For the first tri-championship in its history, Club Libertad scored 53 goals, the top scoring team of Apertura 2008, and only allowed 13 goals, becoming the team with the best defence. Under Israel, Libertad qualified for the 2009 Copa Libertadores and 2009 Copa Sudamericana.

The sixth Annual Premios Fox Sports named Rubén Israel as the best football coach and named Club Libertad of Paraguay the best football team.

===Santa Fe===
In May 2009 there was speculation that Israel would be the new coach of Atlético Nacional, and negotiations reached an advanced point. However, the emergence of several businessmen in the middle of it meant that Israel desisted from directing the club. Shortly after, Israel was confirmed as the new coach of Santa Fe.

A month later, on 29 June, Israel resigned after receiving death threats if he did not include a player in the line-up. Israel and the player in question later wound up on the same team, Unión Española.

===Unión Española===
In October 2009, Israel assumed the leadership of Unión Española, and took them to the 14th place in the standings, improving their performance by getting them qualified for the playoffs, and were eliminated by Deportes La Serena. He quit after a year of technical management of the club, leaving the team in 5th position on league area Pre-Libertadores 2011 and reaching the quarter-finals of Copa Chile.

===El Salvador===

"First of all thanks to the executive committee for welcoming me in this country and given me such a huge and so pretty responsibility, as is leading a national team. We have come here with our coaching staff to honor the work, beyond the mistakes and successes. The healthy intention is to work on El Salvador's football as a whole, working with major selections, but have a chronogram of action for youth teams, who are the future of the country."
— —Israel, on his first press conference"

On 6 April 2011, the Federación Salvadoreña de Fútbol made official Israel's appointment as El Salvador national team coach, which was led by José Luis Rugamas, and supervisor of minor national teams in the country combined. Israel coached his first match against Honduras on 29 May, which ended in a 2–2 draw, before the beginning of the 2011 CONCACAF Gold Cup.

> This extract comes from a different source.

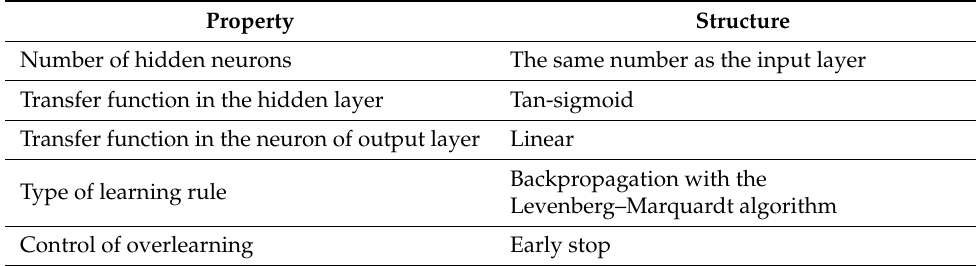
Table A2. Comparison of the performance of the ANNs, SLRs and QRs for the dataset with transaction prices. Performance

Israel left for Uruguay for personal reasons on 14 April and returned on 25 April.

During a press conference on 28 April, Rubén Israel announced the coaching staff that would coach the pre-Olympic U-23 and national team. The individuals that would form the coaching staff are assistant managers Mauricio Alfaro and José Luis Rugamas, physical trainers Esteban Coppia (Argentina) and Nicolás Dos Santos (Uruguay) and the goalkeeping coach Carlos Cañadas.

On 9 July 2012, it was announced that Rubén Israel resigned from his duties as coach of El Salvador national team.

===Atlante===
On 4 September 2013, he was appointed manager of Atlante.

===Millonarios===
In 2015, Israel arrived to coach Millonarios. Israel had a great first championship in the Torneo Apertura 2016. Millonario qualified for the final of the all around.

===Alajuelense===
In mid-December 2017 it was reported Israel was to become coach of Costan Rican club Liga Deportiva Alajuelense. On 30 December, he left the country claiming a "health problem". On 6 January 2018, Alajuelense confirmed Israel would not return to the club.

==Death==
Israel died on 5 July 2021, aged 65. The cause of death was not disclosed.

==Honours==
With Club Libertad, Israel earned Clausura 2007 titles, Absolute Tournament 2007, Apertura 2008, and Clausura 2008, thus achieving tri-championships with the club. Thanks to his performance as coach of Libertad, he was nominated for Best Technical Director at Fox Sports Awards 2008.